2026 rates, wage bases, and credit-reduction states

For 2026 the FUTA base stays at $7,000 with a 6.0% statutory rate and the standard 5.4% credit, for a 0.6% effective rate. SUTA wage bases vary a lot, from $7,000 in states like California, Florida, and Tennessee up to about $72,800 in Washington, and each state base has to at least match the $7,000 FUTA base. Your SUTA rate is experience-rated and assigned by the state, so you cannot guess it from the state alone. New employers often start near 2.7%.

Credit-reduction states are the ones with unpaid federal unemployment loans. For 2026 those are California (1.8% reduction, 2.4% effective FUTA) and the U.S. Virgin Islands (5.1% reduction, 5.7% effective FUTA). These lists change every year, so check the current figures with the IRS and DOL, and confirm your state wage base with your state UI agency. The wage base field here is a 2026 estimate you can type over. To see the full picture of what a hire costs, the Employer Cost of an Employee Calculator adds the FICA match and benefits, and the Salary After Tax by State Calculator shows the employee take-home side.

Run unemployment tax for a whole team

This page handles one employee at a time. When you need the whole team, the Payroll Calculator app runs full multi-employee payroll. It tracks SUTA and FUTA year-to-date separately for each person, caps each wage base, lets you override FUTA for credit-reduction states, and totals employer cost across every worker, so you get real per-employee numbers instead of working each one out by hand.

Frequently Asked Questions

Common questions about suta & futa employer tax calculator

What is the difference between FUTA and SUTA?

FUTA is the Federal Unemployment Tax Act tax, collected by the IRS on Form 940. SUTA is state unemployment insurance tax, collected by your state. FUTA uses one nationwide rate and a $7,000 wage base, while each state sets its own SUTA rate (experience-rated per employer) and its own taxable wage base.

What is the FUTA tax rate for 2026?

The statutory FUTA rate is 6.0% on the first $7,000 of each employee's wages. If you pay your state unemployment tax on time, you get a 5.4% credit, which drops the effective rate to 0.6% (a maximum of $42 per employee per year).

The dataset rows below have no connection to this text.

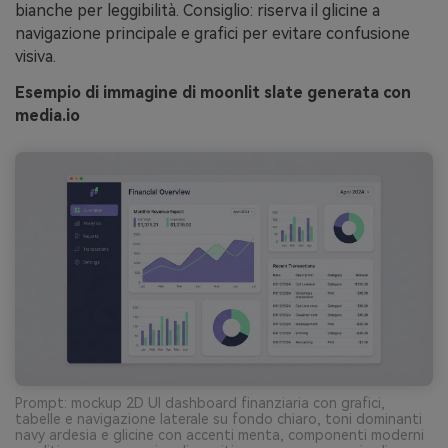
bianche per leggibilità. Consiglio: riserva il glicine a
navigazione principale e grafici per evitare confusione
visiva.
Esempio di immagine di moonlit slate generata con
media.io
Prompt: mockup 2D UI dashboard finanziaria con grafici,
tabelle e navigazione laterale su fondo chiaro, toni dominanti
navy ardesia e glicine con accenti menta, componenti moderni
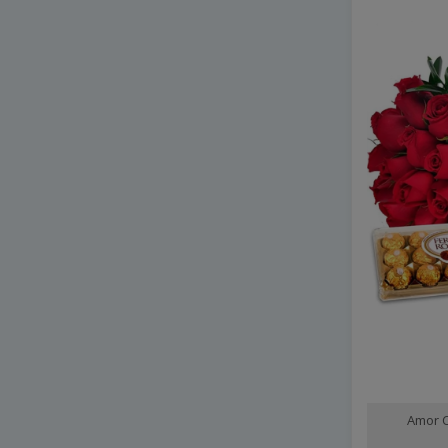
Amor C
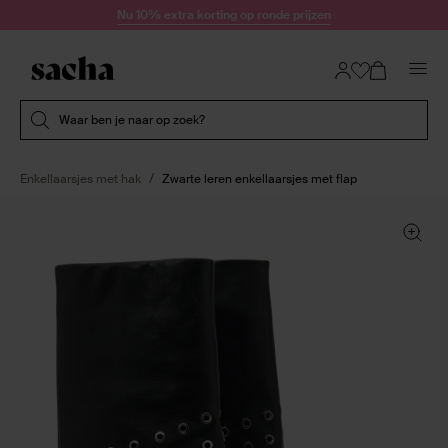
Doorgaan naar artikel
Nu 10% extra korting op ronde prijzen
Submit search
Waar ben je naar op zoek?
Enkellaarsjes met hak
Zwarte leren enkellaarsjes met flap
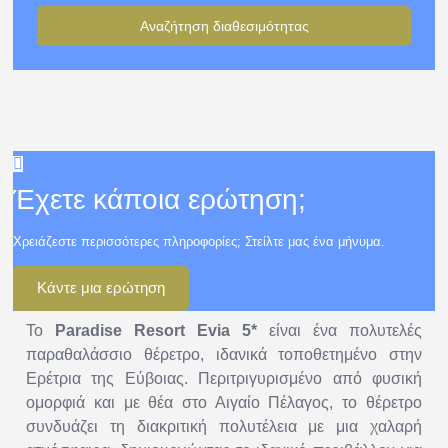
Αναζήτηση διαθεσιμότητας
Έχετε κάποια ερώτηση;
Χρειάζεστε περισσότερες πληροφορίες; Στείλτε μας ένα μήνυμα.
Κάντε μια ερώτηση
Το
Paradise Resort Evia 5*
είναι ένα πολυτελές
παραθαλάσσιο θέρετρο, ιδανικά τοποθετημένο στην
Ερέτρια της Εύβοιας. Περιτριγυρισμένο από φυσική
ομορφιά και με θέα στο Αιγαίο Πέλαγος, το θέρετρο
συνδυάζει τη διακριτική πολυτέλεια με μια χαλαρή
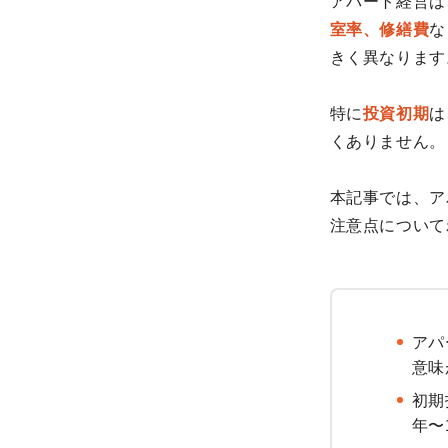
アパート経営は
室率、修繕費
な
きく異なります
特に
投資初期
は
くありません。
本記事では、ア
注意点について
アパ
意味
初期
年〜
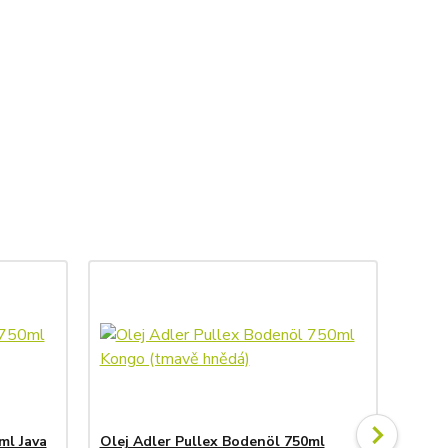
ml Java
Olej Adler Pullex Bodenöl 750ml
Olej 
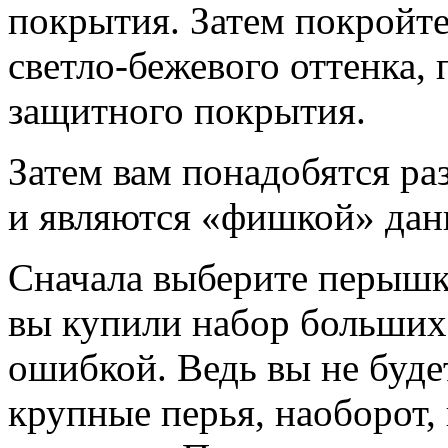
покрытия. Затем покройте
светло-бежевого оттенка, 
защитного покрытия.
Затем вам понадобятся р
и являются «фишкой» дан
Сначала выберите перышк
вы купили набор больших
ошибкой. Ведь вы не буде
крупные перья, наоборот,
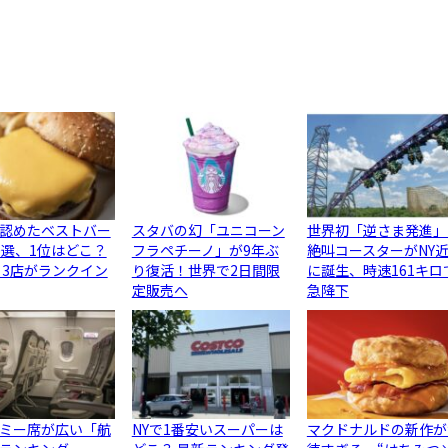
認めたベストバー
スタバの幻「ユニコーン
世界初「逆さま発進」
0選、1位はどこ？
フラペチーノ」が9年ぶ
絶叫コースターがNY
ら3店がランクイン
り復活！世界で2日間限
に誕生、時速161キロ
定販売へ
急降下
ミー席が広い「航
NYで1番安いスーパーは
マクドナルドの新作が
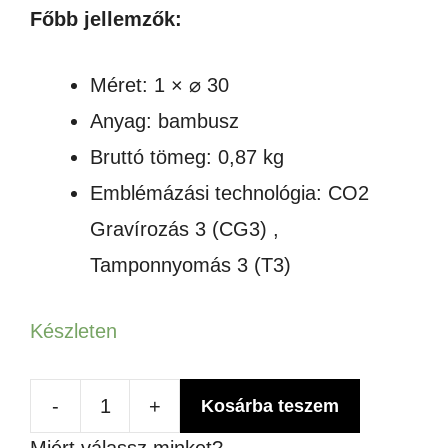
Főbb jellemzők:
Méret: 1 × ⌀ 30
Anyag: bambusz
Bruttó tömeg: 0,87 kg
Emblémázási technológia: CO2
Gravírozás 3 (CG3) ,
Tamponnyomás 3 (T3)
Készleten
-
+
Kosárba teszem
Hampton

Employers in credit-reduction states pay more.

How do I calculate FUTA tax per employee?

Take the lesser of the employee's annual wages or $7,000, then multiply by the effective rate. At the full credit that is min(wages, $7,000) × 0.006, which comes to $42 per employee per year for anyone earning at least $7,000.

How much SUTA do I pay as an employer?

SUTA equals your state rate times wages up to your state taxable wage base. Your rate is experience-rated and assigned by the state (new employers often start near 2.7%), and 2026 wage bases range from $7,000 (CA, FL, TN) up to about $72,800 (WA). Enter your rate and confirm the wage base from your state UI notice.

What are the FUTA credit reduction states for 2026?

Credit-reduction states are those with unpaid federal unemployment loans, where employers lose part of the 5.4% credit and pay above 0.6%. For 2026 the credit-reduction jurisdictions are California (1.8% reduction, 2.4% effective) and the U.S. Virgin Islands (5.1% reduction, 5.7% effective). Confirm the current list on the DOL site, since it changes each year.

Do employees pay FUTA or SUTA?

No. Both FUTA and SUTA are employer-paid taxes in almost every state. A few states (such as Alaska, New Jersey, and Pennsylvania) require a small employee SUTA contribution, but the bulk of unemployment tax is on the employer.

What is the SUTA wage base in my state?

It varies by state and changes most years. This calculator pre-fills a 2026 estimate when you pick a state, but the field stays editable so you can enter the exact figure from your state UI agency. The wage base you enter is what the math uses.

Why is my FUTA rate higher than 0.6%?

Either you are in a credit-reduction state, or you did not pay your state unemployment tax on time, so part of the 5.4% credit is lost. Enter the reduction in the advanced section and the calculator shows your effective FUTA rate and recalculates the tax owed.